# Prompt
Please write out the listing exactly, leaving each picture out.

# Data extract
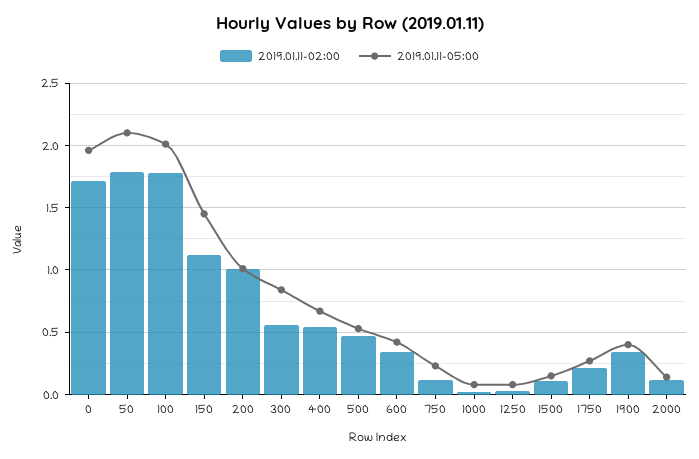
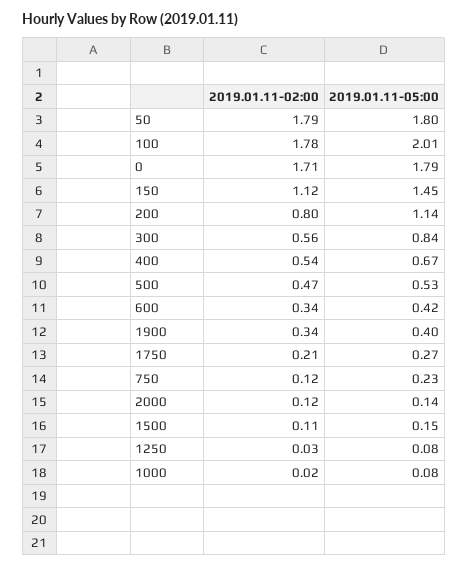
2019.01.11-05:00, 0: 1.95 -> 1.79
2019.01.11-05:00, 50: 2.1 -> 1.8
2019.01.11-02:00, 200: 1 -> 0.8
2019.01.11-05:00, 200: 1 -> 1.14

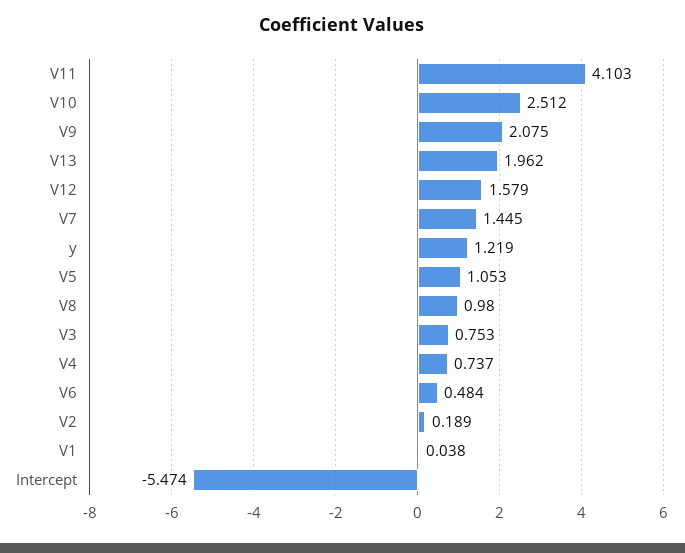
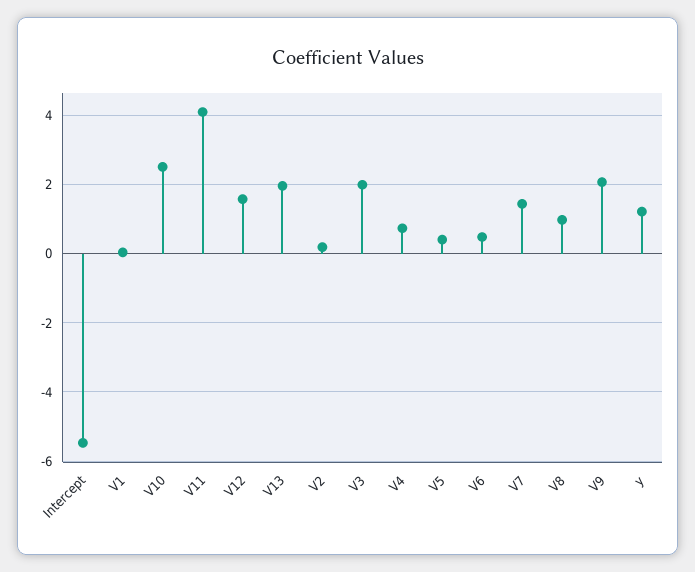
V5: 1.053 -> 0.4
V3: 0.753 -> 2

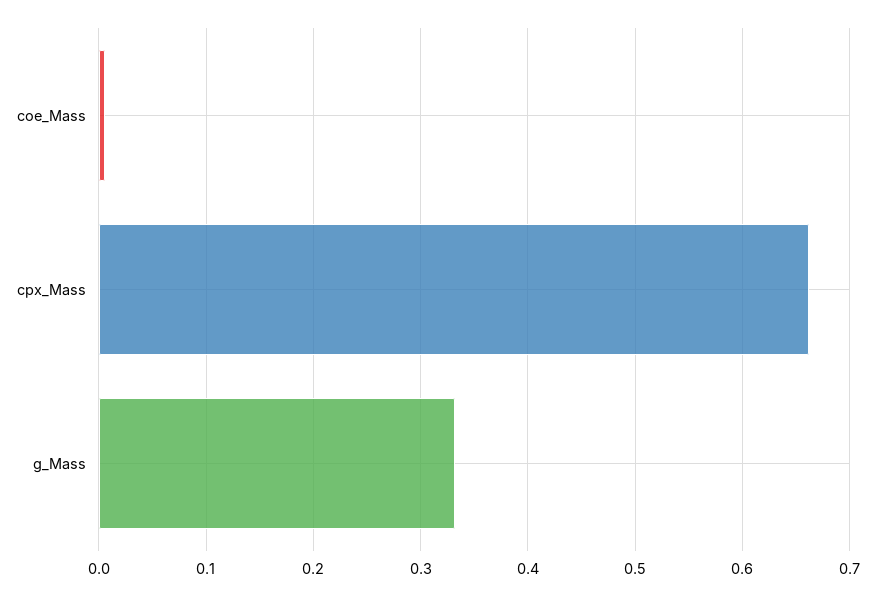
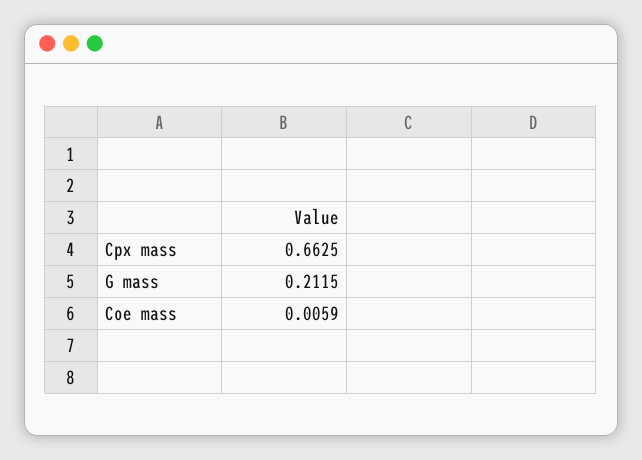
g_Mass: 0.33 -> 0.2115

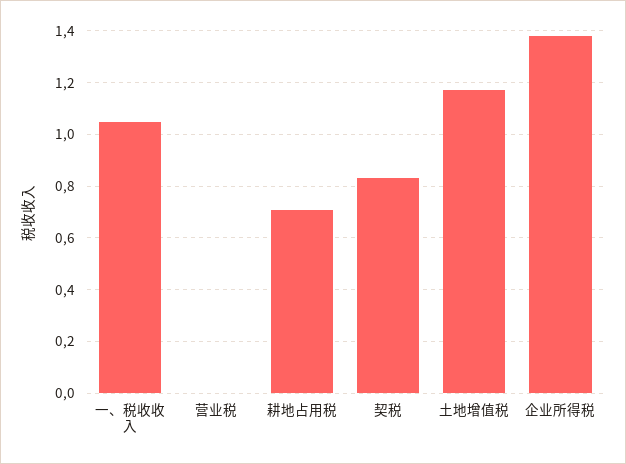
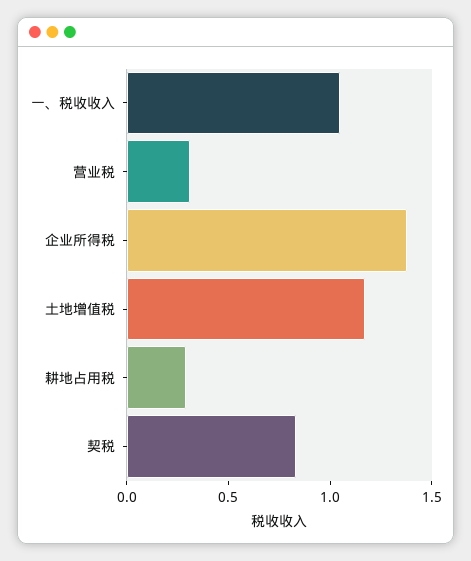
营业税: 0 -> 0.3
耕地占用税: 0.7 -> 0.3

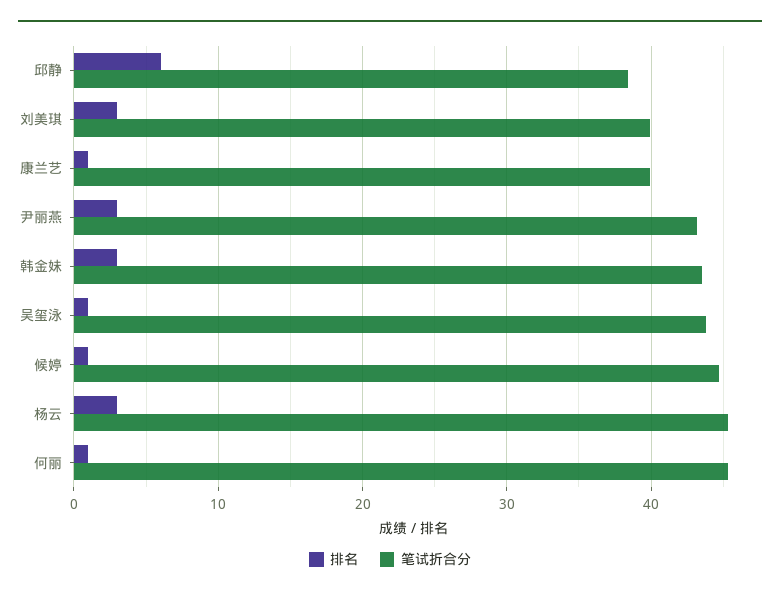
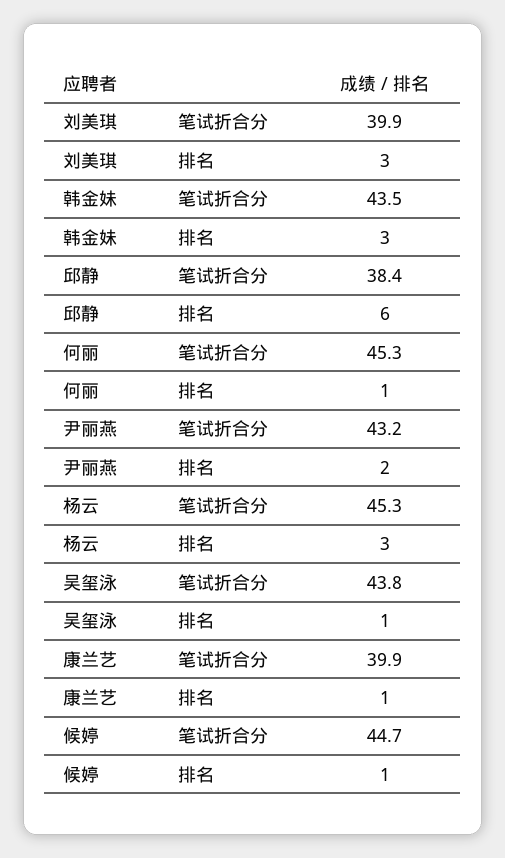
排名, 尹丽燕: 3 -> 2

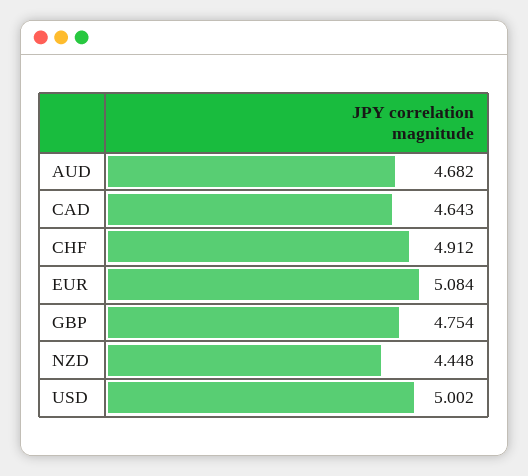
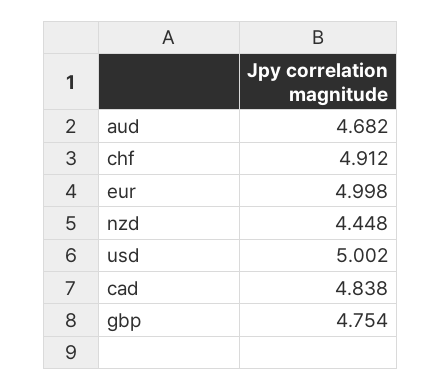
CAD: 4.643 -> 4.838
EUR: 5.084 -> 4.998

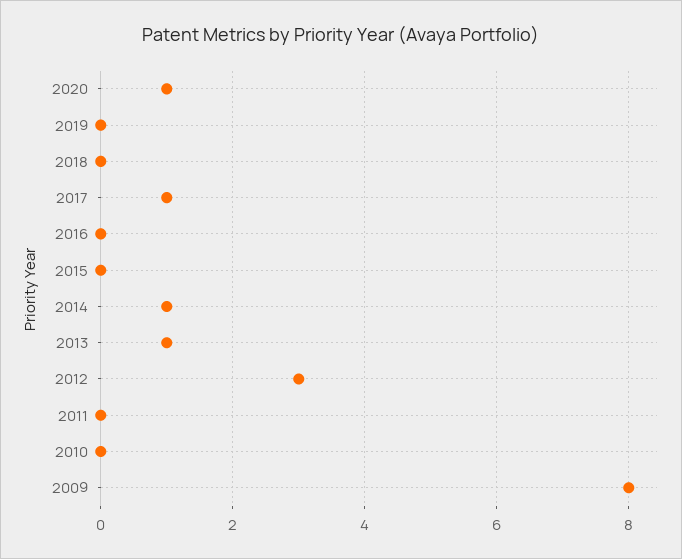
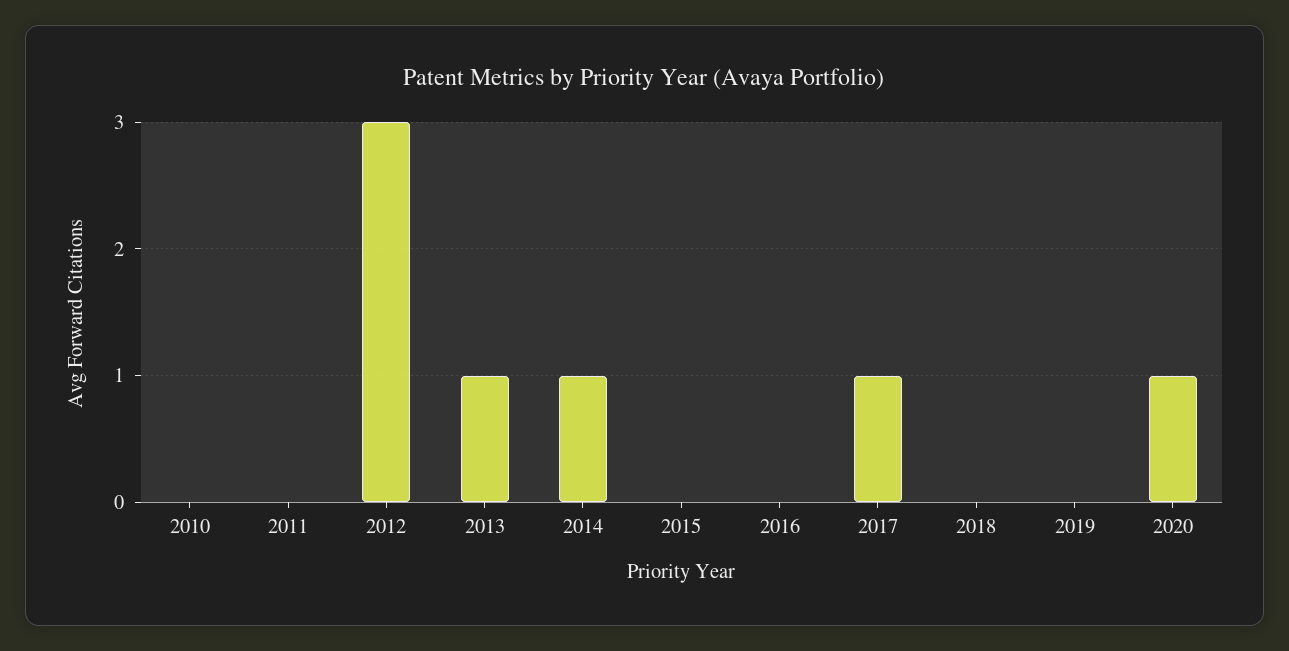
2009: 8 -> none

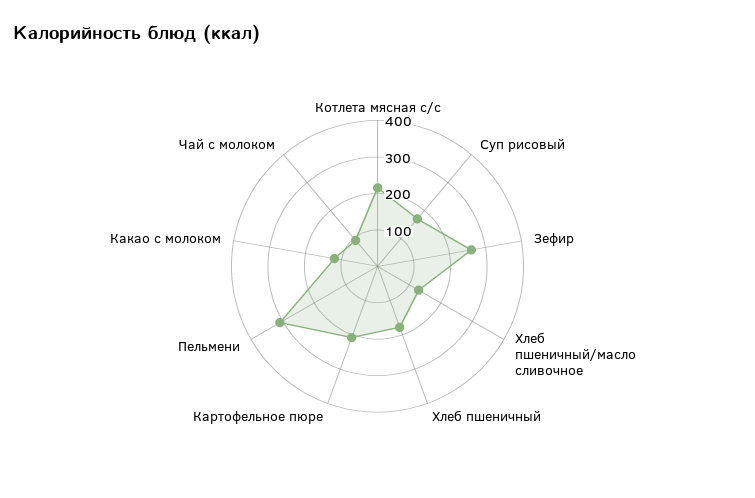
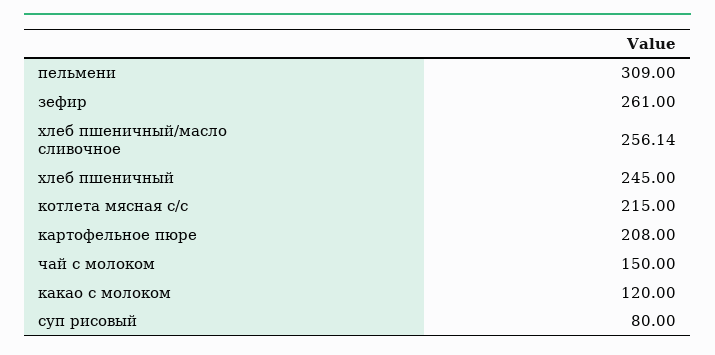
Суп рисовый: 175 -> 80
Хлеб пшеничный/масло сливочное: 125 -> 256.14
Хлеб пшеничный: 175 -> 245
Чай с молоком: 100 -> 150

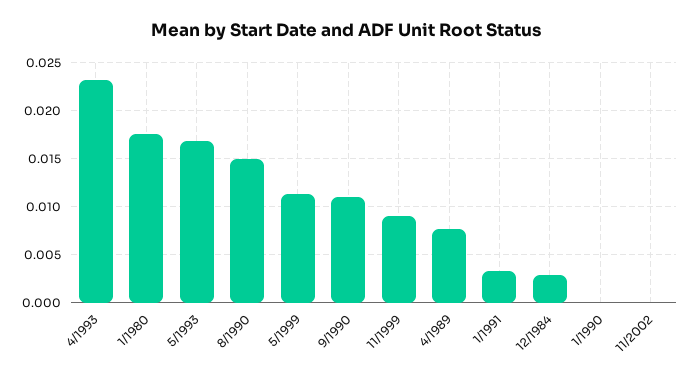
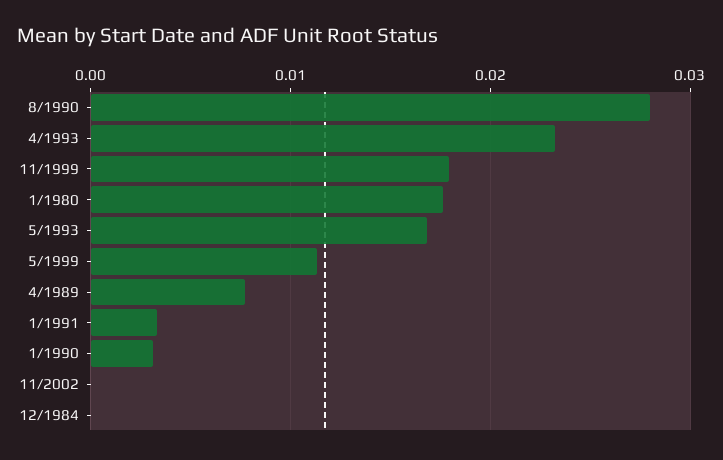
8/1990: 0.015 -> 0.028
9/1990: 0.011 -> none
11/1999: 0.009 -> 0.018
12/1984: 0.003 -> 0
1/1990: 0 -> 0.003

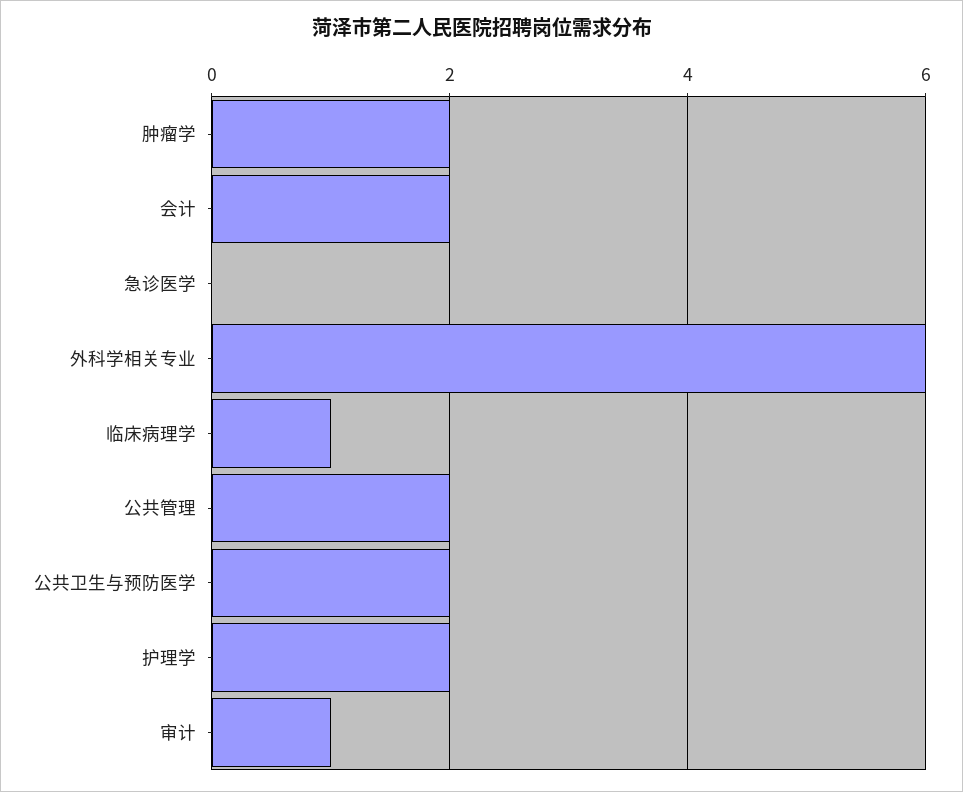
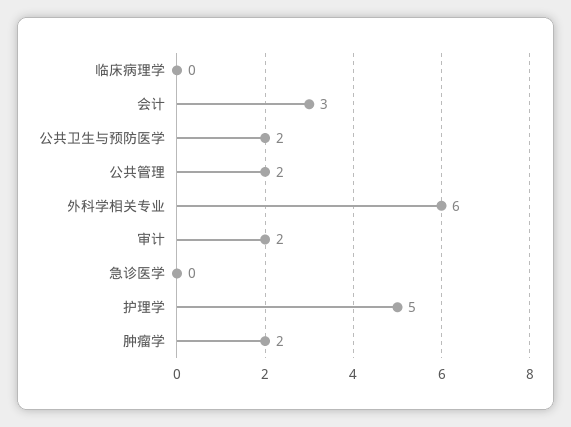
会计: 2 -> 3
临床病理学: 1 -> 0
护理学: 2 -> 5
审计: 1 -> 2

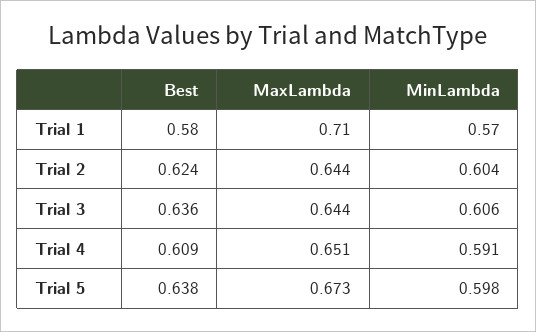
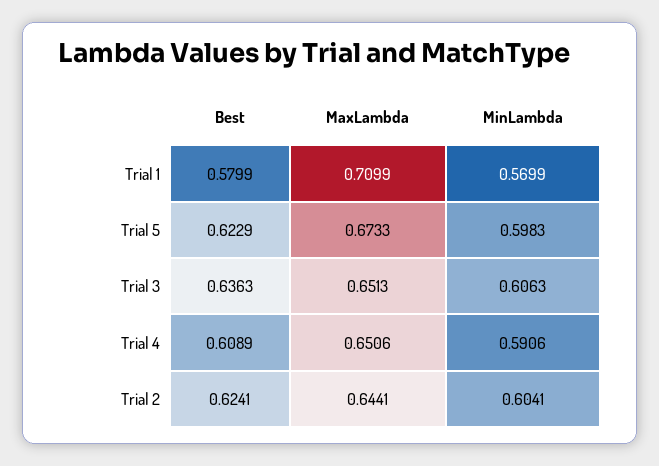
MaxLambda, Trial 3: 0.644 -> 0.6513
Best, Trial 5: 0.638 -> 0.6229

# Answer space
2019.01.11-05:00, 0: 1.95 -> 1.79
2019.01.11-05:00, 50: 2.1 -> 1.8
2019.01.11-02:00, 200: 1 -> 0.8
2019.01.11-05:00, 200: 1 -> 1.14

V5: 1.053 -> 0.4
V3: 0.753 -> 2

g_Mass: 0.33 -> 0.2115

营业税: 0 -> 0.3
耕地占用税: 0.7 -> 0.3

排名, 尹丽燕: 3 -> 2

CAD: 4.643 -> 4.838
EUR: 5.084 -> 4.998

2009: 8 -> none

Суп рисовый: 175 -> 80
Хлеб пшеничный/масло сливочное: 125 -> 256.14
Хлеб пшеничный: 175 -> 245
Чай с молоком: 100 -> 150

8/1990: 0.015 -> 0.028
9/1990: 0.011 -> none
11/1999: 0.009 -> 0.018
12/1984: 0.003 -> 0
1/1990: 0 -> 0.003

会计: 2 -> 3
临床病理学: 1 -> 0
护理学: 2 -> 5
审计: 1 -> 2

MaxLambda, Trial 3: 0.644 -> 0.6513
Best, Trial 5: 0.638 -> 0.6229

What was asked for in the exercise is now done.